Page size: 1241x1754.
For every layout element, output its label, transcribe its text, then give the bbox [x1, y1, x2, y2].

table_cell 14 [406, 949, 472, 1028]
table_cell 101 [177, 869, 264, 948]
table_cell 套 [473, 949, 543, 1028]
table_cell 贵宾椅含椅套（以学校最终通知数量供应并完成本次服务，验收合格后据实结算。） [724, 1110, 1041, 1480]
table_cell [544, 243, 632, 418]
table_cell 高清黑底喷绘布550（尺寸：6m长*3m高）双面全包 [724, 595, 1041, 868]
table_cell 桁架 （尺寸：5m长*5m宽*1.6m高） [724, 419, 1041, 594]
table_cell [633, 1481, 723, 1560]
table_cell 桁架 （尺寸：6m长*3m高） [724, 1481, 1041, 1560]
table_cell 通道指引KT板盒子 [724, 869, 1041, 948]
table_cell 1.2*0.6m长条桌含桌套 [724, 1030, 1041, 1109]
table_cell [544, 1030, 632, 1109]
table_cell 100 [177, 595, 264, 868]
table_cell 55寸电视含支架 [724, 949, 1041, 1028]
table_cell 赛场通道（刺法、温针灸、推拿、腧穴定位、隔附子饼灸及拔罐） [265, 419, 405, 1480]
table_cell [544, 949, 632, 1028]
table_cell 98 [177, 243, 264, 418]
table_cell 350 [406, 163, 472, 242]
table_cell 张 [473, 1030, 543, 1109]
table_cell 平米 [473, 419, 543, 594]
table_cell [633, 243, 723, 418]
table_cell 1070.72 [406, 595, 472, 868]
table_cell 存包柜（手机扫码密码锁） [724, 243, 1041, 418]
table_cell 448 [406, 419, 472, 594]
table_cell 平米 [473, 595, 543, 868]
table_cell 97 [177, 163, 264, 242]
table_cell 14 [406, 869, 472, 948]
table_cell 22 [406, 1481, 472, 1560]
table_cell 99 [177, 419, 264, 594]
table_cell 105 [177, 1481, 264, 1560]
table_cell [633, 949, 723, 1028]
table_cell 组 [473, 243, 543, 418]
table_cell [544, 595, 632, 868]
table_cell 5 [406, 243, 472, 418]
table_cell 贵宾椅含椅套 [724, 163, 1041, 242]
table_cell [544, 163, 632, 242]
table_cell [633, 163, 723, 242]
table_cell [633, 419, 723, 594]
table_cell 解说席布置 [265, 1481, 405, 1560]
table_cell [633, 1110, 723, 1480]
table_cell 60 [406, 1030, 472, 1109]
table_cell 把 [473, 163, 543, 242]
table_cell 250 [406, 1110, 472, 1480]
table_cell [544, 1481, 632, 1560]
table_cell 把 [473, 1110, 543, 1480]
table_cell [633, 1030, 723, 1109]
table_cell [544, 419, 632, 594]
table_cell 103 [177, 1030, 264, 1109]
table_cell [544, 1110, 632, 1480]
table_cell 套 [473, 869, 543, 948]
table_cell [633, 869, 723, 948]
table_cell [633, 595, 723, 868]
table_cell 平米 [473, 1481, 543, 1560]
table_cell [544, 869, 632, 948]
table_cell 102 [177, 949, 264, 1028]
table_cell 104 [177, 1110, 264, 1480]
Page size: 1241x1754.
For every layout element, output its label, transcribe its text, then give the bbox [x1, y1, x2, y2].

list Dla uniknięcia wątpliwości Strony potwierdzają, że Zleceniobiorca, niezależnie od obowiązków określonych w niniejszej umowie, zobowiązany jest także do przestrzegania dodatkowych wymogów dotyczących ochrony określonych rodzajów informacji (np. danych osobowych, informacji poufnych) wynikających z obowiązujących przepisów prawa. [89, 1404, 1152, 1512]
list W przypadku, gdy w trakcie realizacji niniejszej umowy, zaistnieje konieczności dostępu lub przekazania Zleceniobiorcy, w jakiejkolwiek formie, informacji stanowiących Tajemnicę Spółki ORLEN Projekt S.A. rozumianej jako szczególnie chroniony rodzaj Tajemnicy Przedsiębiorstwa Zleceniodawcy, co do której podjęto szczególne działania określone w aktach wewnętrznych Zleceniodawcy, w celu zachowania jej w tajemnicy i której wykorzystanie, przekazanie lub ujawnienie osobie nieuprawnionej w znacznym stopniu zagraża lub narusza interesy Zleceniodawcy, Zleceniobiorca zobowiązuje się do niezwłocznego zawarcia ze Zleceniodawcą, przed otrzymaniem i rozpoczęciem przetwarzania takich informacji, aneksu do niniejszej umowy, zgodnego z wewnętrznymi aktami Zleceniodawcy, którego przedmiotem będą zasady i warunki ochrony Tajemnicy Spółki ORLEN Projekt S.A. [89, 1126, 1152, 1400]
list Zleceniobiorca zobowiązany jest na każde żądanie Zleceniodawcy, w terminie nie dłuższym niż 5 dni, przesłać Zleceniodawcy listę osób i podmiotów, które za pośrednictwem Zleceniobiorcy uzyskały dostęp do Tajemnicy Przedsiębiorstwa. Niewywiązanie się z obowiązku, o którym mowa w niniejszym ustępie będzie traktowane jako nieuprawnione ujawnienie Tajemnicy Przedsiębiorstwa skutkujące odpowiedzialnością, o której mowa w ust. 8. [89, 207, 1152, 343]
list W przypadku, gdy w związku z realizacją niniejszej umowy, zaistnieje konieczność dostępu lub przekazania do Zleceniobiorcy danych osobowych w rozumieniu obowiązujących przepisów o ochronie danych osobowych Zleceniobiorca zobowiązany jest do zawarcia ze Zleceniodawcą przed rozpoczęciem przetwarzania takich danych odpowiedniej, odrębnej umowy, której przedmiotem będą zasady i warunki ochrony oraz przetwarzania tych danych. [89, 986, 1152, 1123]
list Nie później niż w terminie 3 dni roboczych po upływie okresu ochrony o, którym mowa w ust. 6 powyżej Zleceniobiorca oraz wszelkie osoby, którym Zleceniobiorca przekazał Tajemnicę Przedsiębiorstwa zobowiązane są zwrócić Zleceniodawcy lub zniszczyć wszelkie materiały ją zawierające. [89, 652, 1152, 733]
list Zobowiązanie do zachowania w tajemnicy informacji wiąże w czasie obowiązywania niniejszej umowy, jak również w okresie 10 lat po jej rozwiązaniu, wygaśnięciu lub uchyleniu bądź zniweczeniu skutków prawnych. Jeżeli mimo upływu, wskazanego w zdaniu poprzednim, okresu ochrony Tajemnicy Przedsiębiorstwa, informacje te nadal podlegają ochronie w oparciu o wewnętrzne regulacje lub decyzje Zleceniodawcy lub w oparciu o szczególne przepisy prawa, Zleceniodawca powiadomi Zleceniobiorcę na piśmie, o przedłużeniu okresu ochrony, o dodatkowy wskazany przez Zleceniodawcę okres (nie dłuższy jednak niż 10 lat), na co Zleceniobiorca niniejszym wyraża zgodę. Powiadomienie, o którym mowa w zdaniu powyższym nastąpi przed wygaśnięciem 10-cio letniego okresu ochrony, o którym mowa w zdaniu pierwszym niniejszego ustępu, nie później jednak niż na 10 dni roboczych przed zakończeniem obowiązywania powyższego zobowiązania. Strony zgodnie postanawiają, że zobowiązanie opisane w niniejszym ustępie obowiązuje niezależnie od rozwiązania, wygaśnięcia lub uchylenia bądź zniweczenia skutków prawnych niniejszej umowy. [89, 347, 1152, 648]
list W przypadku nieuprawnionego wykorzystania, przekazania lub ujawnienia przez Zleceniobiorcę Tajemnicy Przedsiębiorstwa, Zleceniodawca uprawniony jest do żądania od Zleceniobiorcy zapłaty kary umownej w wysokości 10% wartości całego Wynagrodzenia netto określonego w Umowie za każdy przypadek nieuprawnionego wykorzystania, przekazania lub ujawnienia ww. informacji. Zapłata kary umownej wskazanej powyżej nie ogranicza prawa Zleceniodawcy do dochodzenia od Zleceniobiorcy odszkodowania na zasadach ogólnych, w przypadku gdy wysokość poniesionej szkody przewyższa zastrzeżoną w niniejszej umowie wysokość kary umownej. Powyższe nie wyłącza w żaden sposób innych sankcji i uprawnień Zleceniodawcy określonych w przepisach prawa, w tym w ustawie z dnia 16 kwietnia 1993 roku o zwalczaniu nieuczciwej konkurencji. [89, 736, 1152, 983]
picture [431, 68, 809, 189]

● Exercise brief: Give the number of lines in the data that contain "Tajemnicę", with no other words.

● Expected output: 2